The German capital is one of Europe’s biggest tech hubs but also has a distinctly Bohemian feel. Sightseers won’t want to miss the iconic Brandenburg Gate, where United States president Ronald Reagan implored Soviet leader Mikhail Gorbachev in 1987 to “tear down this wall!”
A 10-minute taxi ride away is the Berlin Wall Memorial, an open-air museum that extends along the former border strip and features replicas of guard towers and segments of the wall.
Paris to Hendaye
A couple of hours south of Paris, Bordeaux is renowned as the wine capital of the world and as you are not driving, it would be rude not to pause awhile. There’s more to France’s sixth-largest city than tastings, however. Join a walking tour along its broad boulevards and narrow medieval streets or hire a bicycle and pedal alongside the Garonne river, stopping at the trendy riverside restaurants, cafes and shops that take your fancy.

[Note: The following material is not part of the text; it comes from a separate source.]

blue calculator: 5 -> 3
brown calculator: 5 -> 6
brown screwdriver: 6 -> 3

Round off your stay by heading to Capucins Market to load up on baguettes, cheese and wine for the next part of the trip.
Hendaye to Lisbon
There are plenty of stopover possibilities to choose from on this leg. You could detour to Saint-Jean-Pied-de-Port, one of the starting points of the Camino de Santiago pilgrimage trail, or spend a day or two in the Basque city of San Sebastian. Both options involve getting off the train soon after boarding in Hendaye, however, so instead consider a sojourn in Salamanca. Architecturally stunning, the city boasts the oldest university in Spain and two cathedrals.
The Plaza Mayor is regarded as the most strikingly handsome main square in the country and you won’t be surprised to hear that the entire historic centre is a … World Heritage Site.
Lisbon to Lagos
Be sure to see something of lovely Lisbon. Tram No 28 incorporates many of the Portuguese capital’s most impressive attractions. Part public transport, part fairground ride, the roller-coaster route takes under an hour but the trick is to spend a day hopping on and off as you please.

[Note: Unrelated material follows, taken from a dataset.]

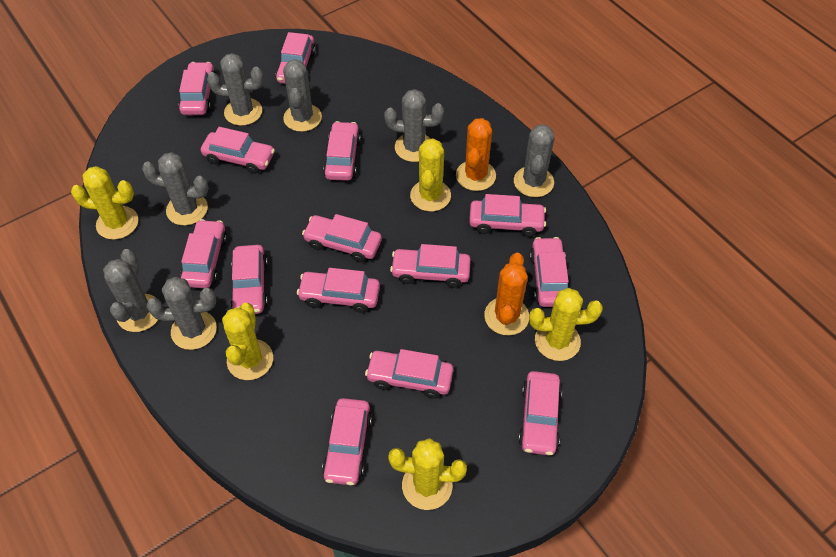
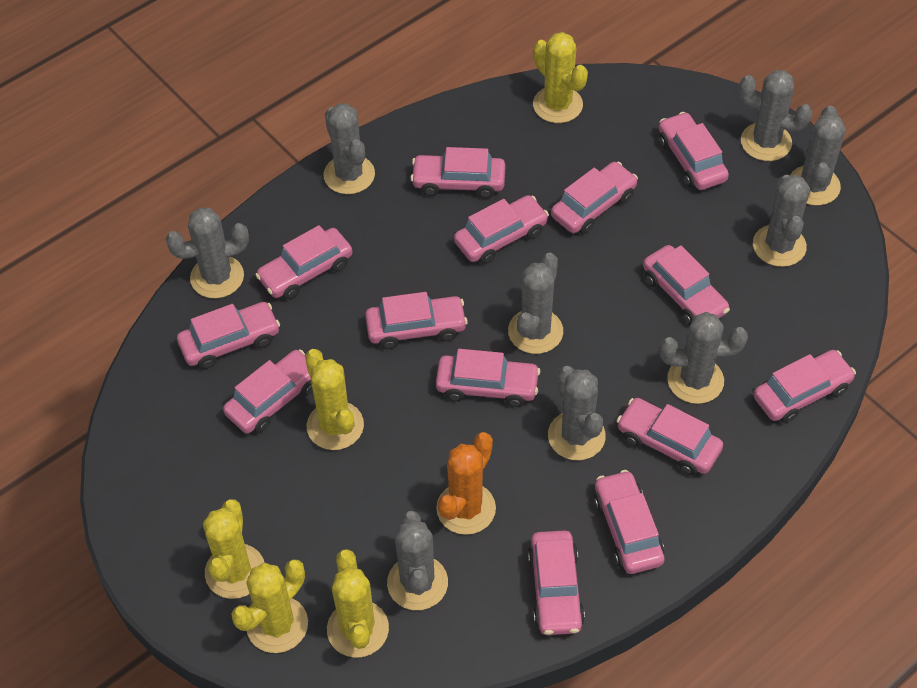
grey cactus: 7 -> 9
orange cactus: 2 -> 1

Then it’s time to complete the final leg of the entire buttock-numbing trip. Lagos, a typical Algarve resort town of holiday apartments, souvenir shops, bars and restaurants, marks the end of the railway line and so, the end of the journey. Except – to bring things full circle – let’s finish with another 38km detour, just as we did to get to Malacca, on day one.
Take a bus, taxi or hire car to the windswept wilderness of Cape St Vincent, the southwesternmost point in mainland Europe. The perpendicular cliffs were believed to be O Fim do Mundo , or the end of the world, until the discovery of the Americas by Europeans in the 15th century.
Uncork that bottle of Bordeaux you’ve been saving and raise a glass to trains, travel and timetables.